The more time you spend on the internet, the more you realize that almost everyone is seeking some kind of change. While some people focus on political change, others focus on personal change. Underlying both is a general dissatisfaction with the current state of things.
Social media is overflowing with advice aimed at helping people change. This advice taps into a deep feeling of discontent that is constantly lurking in the background of most people’s lives. Unfortunately, no amount of outside advice will ever bring about the kind of permanent change that most people deeply desire.
Actual change must come from within.
The Greek philosopher Aristotle argued that what separates living from non-living things is the possession of an internal principle of motion and change. The ability to move ourselves towards The Good is in our nature.
Sometimes the failure to change is blamed on a lack of motivation or willpower. This idea is problematic because it assumes that how we act is always connected to how we feel. Genuine change requires severing the connection between what we do and what we feel, at least temporarily.
How we feel is primarily a product of who we are now. What we like and dislike, what we believe, what we value. If you want to truly change who you are and what you do everyday, then you should expect how you feel and how you act to come out of alignment at some point.
When our actions and feelings come out of alignment, change becomes difficult. This is why most people never actually change. They can’t see the value in carrying on when something feels too difficult.
This is a real problem. It is a deep problem.
A lot of money is made from the existence of this problem — from the inability of millions of people to ever overcome this problem.
Is there a solution?
The solution is not to be found in inspiration, motivation, or willpower, but in knowledge. Anything other than knowledge is too unstable to generate lasting change.
Knowledge secures truth.
Truth provides clarity.
Clarity provides purpose.
Purpose is what allows us to push through life’s difficulties and continue acting even when we feel resistance and pain.

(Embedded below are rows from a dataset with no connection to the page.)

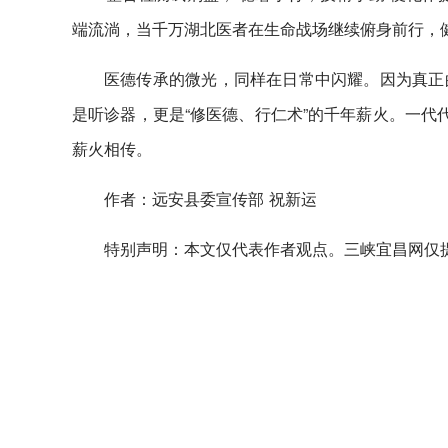
端流淌，当千万湖北医者在生命战场继续俯身前行，
医德传承的微光，同样在日常中闪耀。因为真正
是听诊器，更是“修医德、行仁术”的千年薪火。一代
薪火相传。
作者：远安县委宣传部 祝新运
特别声明：本文仅代表作者观点。三峡宜昌网仅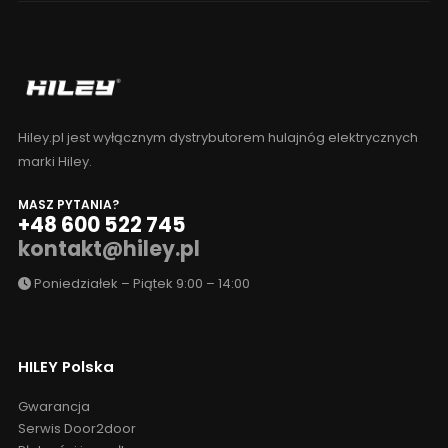
Hiley.pl jest wyłącznym dystrybutorem hulajnóg elektrycznych
marki Hiley.
MASZ PYTANIA?
+48 600 522 745
kontakt@hiley.pl
Poniedziałek – Piątek 9:00 – 14:00
HILEY Polska
Gwarancja
Serwis Door2door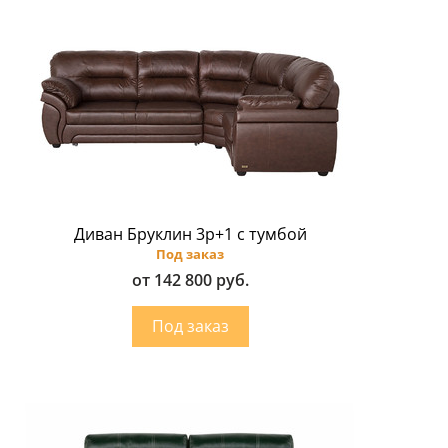
Диван Бруклин 3p+1 с тумбой
Под заказ
от 142 800 руб.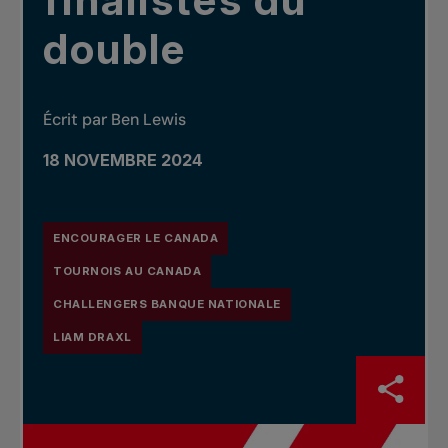
finalistes du
double
Écrit par Ben Lewis
18 NOVEMBRE 2024
ENCOURAGER LE CANADA
TOURNOIS AU CANADA
CHALLENGERS BANQUE NATIONALE
LIAM DRAXL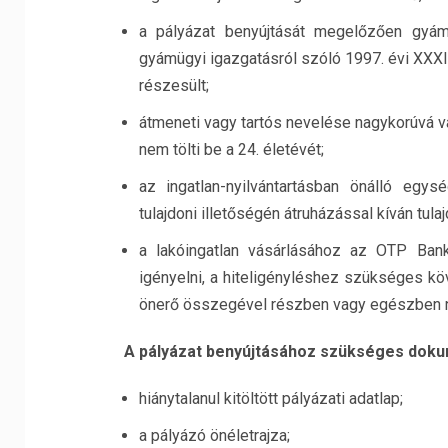
a pályázat benyújtását megelőzően gyám
gyámügyi igazgatásról szóló 1997. évi XXXI
részesült;
átmeneti vagy tartós nevelése nagykorúvá 
nem tölti be a 24. életévét;
az ingatlan-nyilvántartásban önálló egys
tulajdoni illetőségén átruházással kíván tula
a lakóingatlan vásárlásához az OTP Bank
igényelni, a hiteligényléshez szükséges k
önerő összegével részben vagy egészben n
A pályázat benyújtásához szükséges do
hiánytalanul kitöltött pályázati adatlap;
a pályázó önéletrajza;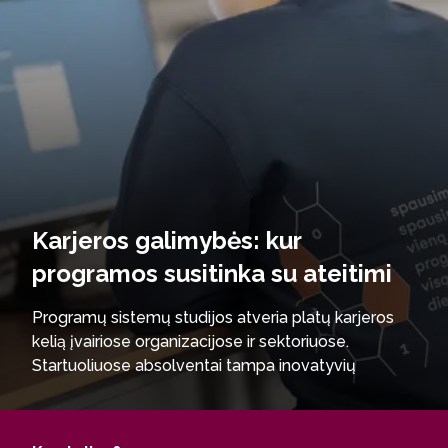
Karjeros galimybės: kur
programos susitinka su ateitimi
Programų sistemų studijos atveria platų karjeros
kelią įvairiose organizacijose ir sektoriuose.
Startuoliuose absolventai tampa inovatyvių
elektroninių paslaugų kūrėjais, prisidedančiais prie
naujų technologinių sprendimų atsiradimo.
Bankininkystės, draudimo sektoriuose bei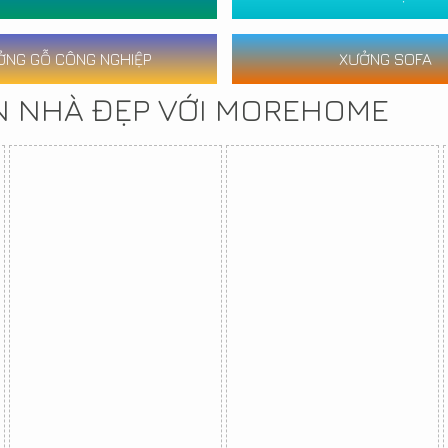
ỞNG GỖ CÔNG NGHIỆP
XƯỞNG SOFA
N NHÀ ĐẸP VỚI MOREHOME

Without knowledge, we lack clarity. Without clarity, we lack purpose. Without purpose, we cannot overcome the falsehood of our feelings.
In order to make knowledge possible, we must first look inward. We must examine and reexamine our beliefs, our values, and our worldview.
We must question ourselves.
There is no greater resistance a human being can face than the resistance they face in questioning themselves.
I like a lot the logical flow of this piece, except one point. I got a bit lost in logic here: "If you want to truly change, then you should expect how you feel and how you act to come out of alignment. [...] When our actions and feelings come out of alignment, change becomes difficult"
I think these two sentences contradict each other...or not? Maybe rephrase, or explain?